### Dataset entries
+ + + + +

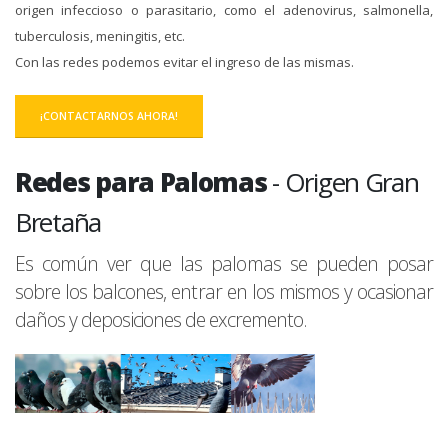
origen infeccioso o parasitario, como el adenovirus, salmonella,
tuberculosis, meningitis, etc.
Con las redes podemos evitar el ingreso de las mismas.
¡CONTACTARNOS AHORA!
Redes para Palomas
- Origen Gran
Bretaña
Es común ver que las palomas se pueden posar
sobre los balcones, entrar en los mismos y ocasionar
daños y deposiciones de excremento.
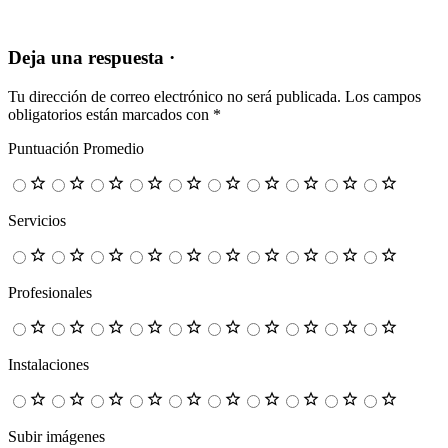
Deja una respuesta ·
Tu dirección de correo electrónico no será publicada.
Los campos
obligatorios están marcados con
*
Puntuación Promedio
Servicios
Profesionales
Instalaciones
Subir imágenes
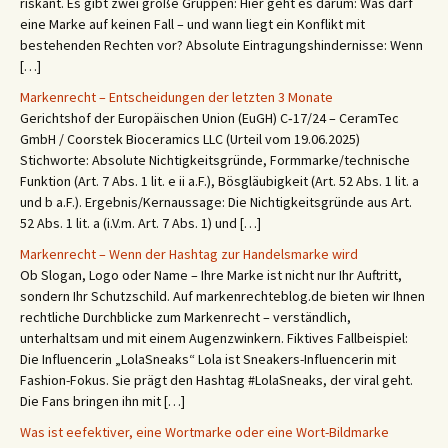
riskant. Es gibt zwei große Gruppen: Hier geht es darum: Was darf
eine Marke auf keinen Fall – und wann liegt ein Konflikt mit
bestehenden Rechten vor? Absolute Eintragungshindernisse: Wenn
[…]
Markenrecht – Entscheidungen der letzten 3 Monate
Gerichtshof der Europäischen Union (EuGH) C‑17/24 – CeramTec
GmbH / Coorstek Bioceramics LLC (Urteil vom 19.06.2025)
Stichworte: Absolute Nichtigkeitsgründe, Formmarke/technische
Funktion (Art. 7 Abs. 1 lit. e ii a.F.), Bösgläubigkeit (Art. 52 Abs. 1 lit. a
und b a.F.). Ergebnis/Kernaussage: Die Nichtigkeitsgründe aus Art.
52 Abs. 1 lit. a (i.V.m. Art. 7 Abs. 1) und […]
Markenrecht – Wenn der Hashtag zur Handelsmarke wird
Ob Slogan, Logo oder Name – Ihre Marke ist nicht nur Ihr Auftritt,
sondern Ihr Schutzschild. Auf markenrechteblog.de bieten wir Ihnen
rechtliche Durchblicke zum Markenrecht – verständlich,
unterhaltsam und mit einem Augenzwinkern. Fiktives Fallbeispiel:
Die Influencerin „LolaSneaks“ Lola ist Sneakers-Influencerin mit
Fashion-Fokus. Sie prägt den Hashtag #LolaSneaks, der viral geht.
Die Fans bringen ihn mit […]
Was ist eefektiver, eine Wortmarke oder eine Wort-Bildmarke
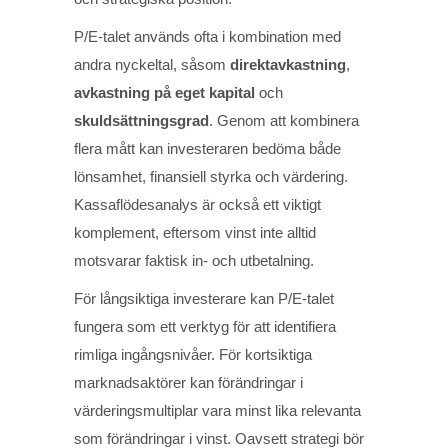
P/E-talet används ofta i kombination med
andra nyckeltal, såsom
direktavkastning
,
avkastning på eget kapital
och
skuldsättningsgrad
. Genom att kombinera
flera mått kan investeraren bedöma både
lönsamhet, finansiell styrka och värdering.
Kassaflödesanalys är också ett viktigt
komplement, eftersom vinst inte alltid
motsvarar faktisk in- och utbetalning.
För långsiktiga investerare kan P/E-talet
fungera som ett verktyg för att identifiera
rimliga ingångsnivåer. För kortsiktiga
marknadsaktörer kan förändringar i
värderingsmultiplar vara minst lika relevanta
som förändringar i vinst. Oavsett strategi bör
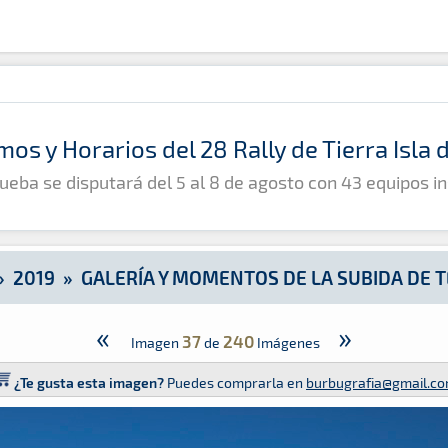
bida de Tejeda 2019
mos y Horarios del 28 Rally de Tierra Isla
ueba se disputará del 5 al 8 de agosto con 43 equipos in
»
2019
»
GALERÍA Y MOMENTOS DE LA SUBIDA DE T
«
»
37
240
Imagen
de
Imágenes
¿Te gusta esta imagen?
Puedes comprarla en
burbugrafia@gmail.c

+ + + + +

Give the entries above again exactly, minus their pictures.

origen infeccioso o parasitario, como el adenovirus, salmonella,
tuberculosis, meningitis, etc.
Con las redes podemos evitar el ingreso de las mismas.
¡CONTACTARNOS AHORA!
Redes para Palomas
- Origen Gran
Bretaña
Es común ver que las palomas se pueden posar
sobre los balcones, entrar en los mismos y ocasionar
daños y deposiciones de excremento.
Deja una respuesta ·
Tu dirección de correo electrónico no será publicada.
Los campos
obligatorios están marcados con
*
Puntuación Promedio
Servicios
Profesionales
Instalaciones
Subir imágenes
riskant. Es gibt zwei große Gruppen: Hier geht es darum: Was darf
eine Marke auf keinen Fall – und wann liegt ein Konflikt mit
bestehenden Rechten vor? Absolute Eintragungshindernisse: Wenn
[…]
Markenrecht – Entscheidungen der letzten 3 Monate
Gerichtshof der Europäischen Union (EuGH) C‑17/24 – CeramTec
GmbH / Coorstek Bioceramics LLC (Urteil vom 19.06.2025)
Stichworte: Absolute Nichtigkeitsgründe, Formmarke/technische
Funktion (Art. 7 Abs. 1 lit. e ii a.F.), Bösgläubigkeit (Art. 52 Abs. 1 lit. a
und b a.F.). Ergebnis/Kernaussage: Die Nichtigkeitsgründe aus Art.
52 Abs. 1 lit. a (i.V.m. Art. 7 Abs. 1) und […]
Markenrecht – Wenn der Hashtag zur Handelsmarke wird
Ob Slogan, Logo oder Name – Ihre Marke ist nicht nur Ihr Auftritt,
sondern Ihr Schutzschild. Auf markenrechteblog.de bieten wir Ihnen
rechtliche Durchblicke zum Markenrecht – verständlich,
unterhaltsam und mit einem Augenzwinkern. Fiktives Fallbeispiel:
Die Influencerin „LolaSneaks“ Lola ist Sneakers-Influencerin mit
Fashion-Fokus. Sie prägt den Hashtag #LolaSneaks, der viral geht.
Die Fans bringen ihn mit […]
Was ist eefektiver, eine Wortmarke oder eine Wort-Bildmarke
P/E-talet används ofta i kombination med
andra nyckeltal, såsom
direktavkastning
,
avkastning på eget kapital
och
skuldsättningsgrad
. Genom att kombinera
flera mått kan investeraren bedöma både
lönsamhet, finansiell styrka och värdering.
Kassaflödesanalys är också ett viktigt
komplement, eftersom vinst inte alltid
motsvarar faktisk in- och utbetalning.
För långsiktiga investerare kan P/E-talet
fungera som ett verktyg för att identifiera
rimliga ingångsnivåer. För kortsiktiga
marknadsaktörer kan förändringar i
värderingsmultiplar vara minst lika relevanta
som förändringar i vinst. Oavsett strategi bör
bida de Tejeda 2019
mos y Horarios del 28 Rally de Tierra Isla
ueba se disputará del 5 al 8 de agosto con 43 equipos in
»
2019
»
GALERÍA Y MOMENTOS DE LA SUBIDA DE T
«
»
37
240
Imagen
de
Imágenes
¿Te gusta esta imagen?
Puedes comprarla en
burbugrafia@gmail.c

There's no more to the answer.